The Queen v Cockburn

Case

[2008] NZCA 463

4 November 2008

No judgment structure available for this case.

IN THE COURT OF APPEAL OF NEW ZEALAND

CA531/2008
[2008] NZCA 463

THE QUEEN

v

BEVIN WILLIAM COCKBURN

Hearing:21 October 2008

Court:Baragwanath, Priestley and Venning JJ

Counsel:A J Haskett for Applicant


K Raftery for Respondent

Judgment:4 November 2008 at 11.30am

JUDGMENT OF THE COURT

The leave application is declined.

____________________________________________________________________

REASONS OF THE COURT

(Given by Priestley J)

Application for special leave

[1]       The applicant applies under s 144(3) of the Summary Proceedings Act 1957 for special leave to appeal to this Court.  His application for leave to appeal has been refused by the High Court.

[2]       This Court may grant special leave if it is of the opinion that the question of law involved is one of general public importance or which, for any other reason, ought to be submitted to this Court for decision.

Prior history

[3]       The applicant was convicted on charges of burglary and converting a truck in August 2007.  Those convictions were entered at the end of a trial in the Manukau District Court, presided over by Judge Burnett, sitting in the Court’s summary jurisdiction.  The Judge delivered a carefully reasoned oral decision, the transcript of which spans 10 pages and 33 paragraphs, giving the reasons why she was satisfied guilt had been established beyond reasonable doubt.

[4]       The applicant exercised his right of a general appeal.  This was heard in the High Court at Auckland by Lang J on 3 June 2008. 

[5]       To resolve one of the points raised on appeal the Judge directed that the District Court’s documentary exhibits were to be made available for him and counsel to view.  The specific focus of this direction, mentioned later (below at [15]), was a diagram depicting the area from which the applicant’s fingerprint was taken.  Lang J’s reserved judgment of 30 June 2008 dismissed the appeal.

[6]       The applicant then sought leave from Lang J to appeal to this Court.  The Judge dismissed the leave application on 8 August 2008.

Background

[7]       We briefly set out the factual background.  The two charges the applicant faced arose out of night time offending in January 2006.  The applicant had been employed as a driver for the victim, a transport company, which had a depot in Waiuku.  On the night in question a thief used a hidden key to gain entry to a storage area on the premises.  Truck oil from 40 gallon drums was pumped into empty containers.  The containers were then loaded on to a light truck, parked in the victim’s yard, and removed from the premises.  The truck was returned to the depot a short time later.  The issue at trial was identity.

[8]       Much of the offending was recorded by security camera.  The offender kept his face hidden throughout and avoided looking in the direction of the cameras, particularly an inside camera, which suggested he might well have been aware of the cameras’ positions.

[9]       The offender was identified as the applicant from security camera film by the owner and general manager of the transport company.  His evidence, amongst other things, included strong reasons as to why he was able to identify the applicant accurately.  He also referred to a previous occasion when, at night but legitimately, the applicant had entered the premises.  On that occasion the applicant had initially denied entry but was then confronted with security camera footage which clearly showed him on the premises.

◇ ◇ ◇ ◇

### Things to do
1. Does each of these statements agree with the Cockburn judgment? Answer yes or no for each, quoting the words that decide it.
(a) Lang J heard the general appeal in the High Court at Auckland on 3 June 2008.
(b) The offender looked directly toward the inside camera.
(c) The applicant had been employed as a driver by the transport company.
2. In the Cockburn judgment, where did the transport company have its depot?
3. Copy the passage of the Cockburn judgment that starts at "[1]       The applicant applies" and ends at "Court for decision.".

### Dataset section
◇ ◇ ◇ ◇

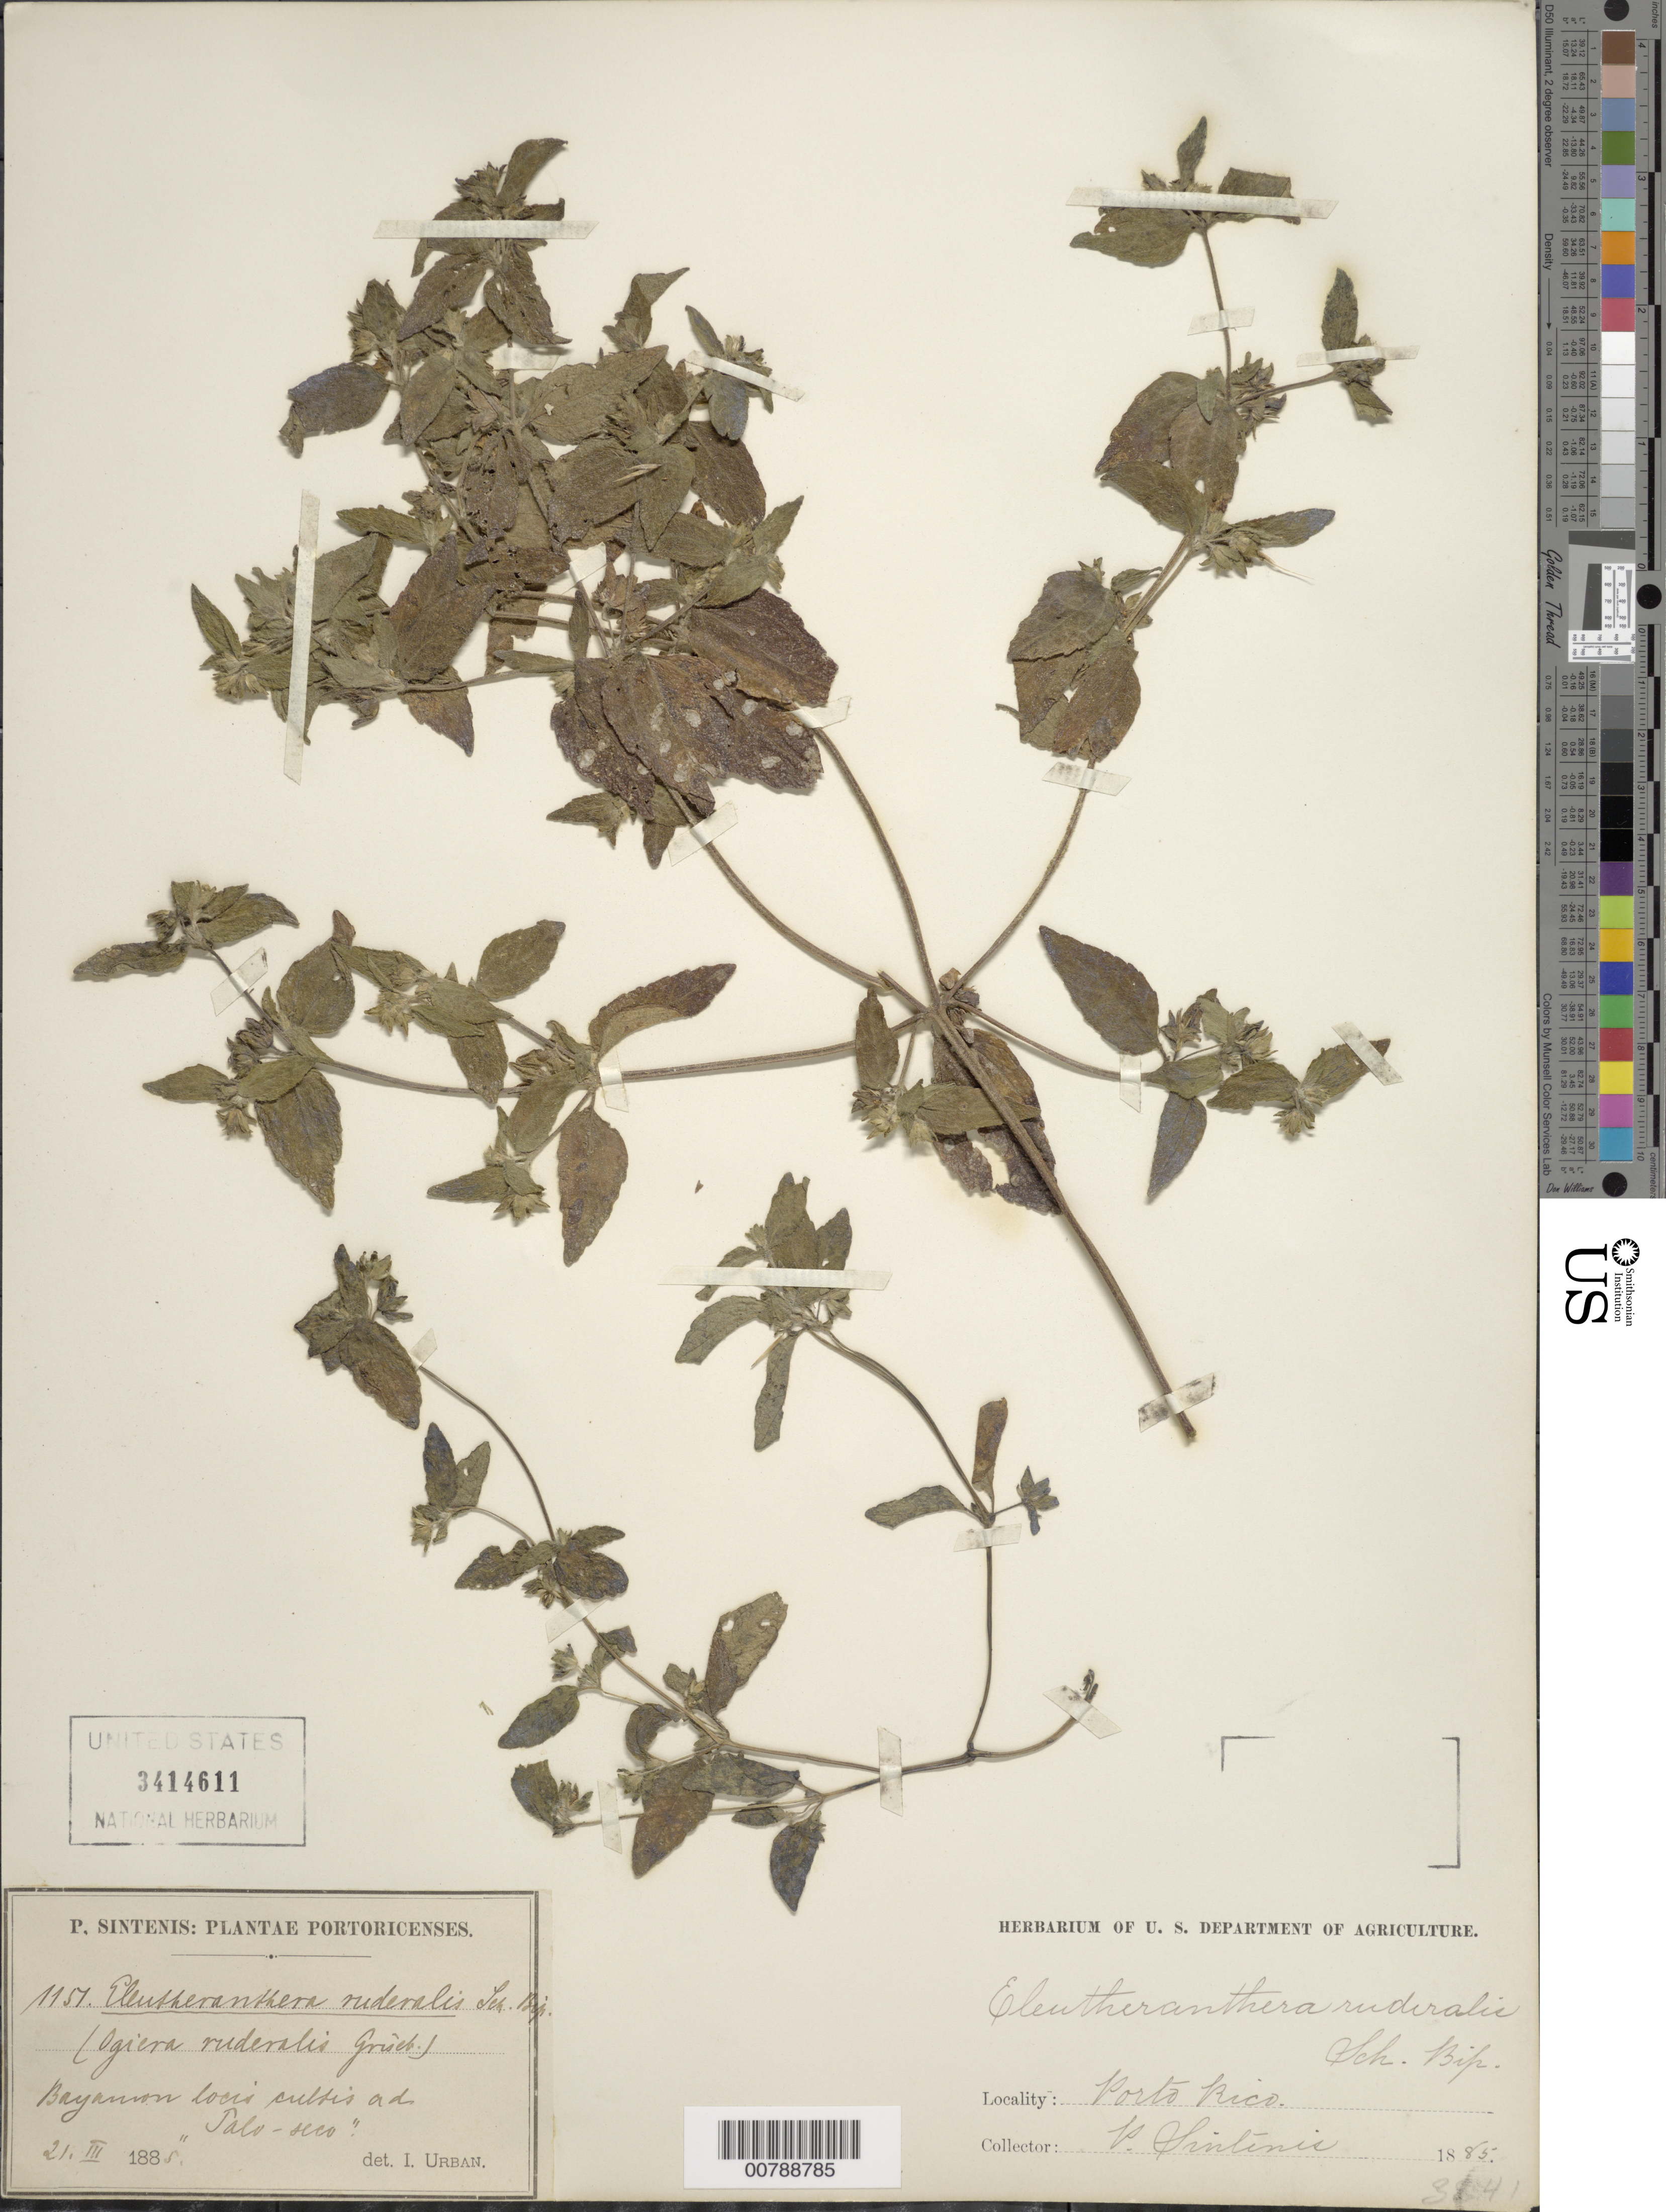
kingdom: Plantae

◇ ◇ ◇ ◇

### Solutions
1.
(a) Yes: "This was heard in the High Court at Auckland by Lang J on 3 June 2008."
(b) No: "avoided looking in the direction of the cameras, particularly an inside camera"
(c) Yes: "The applicant had been employed as a driver for the victim, a transport company"

2. Waiuku.

3.
[1]       The applicant applies under s 144(3) of the Summary Proceedings Act 1957 for special leave to appeal to this Court.  His application for leave to appeal has been refused by the High Court.

[2]       This Court may grant special leave if it is of the opinion that the question of law involved is one of general public importance or which, for any other reason, ought to be submitted to this Court for decision.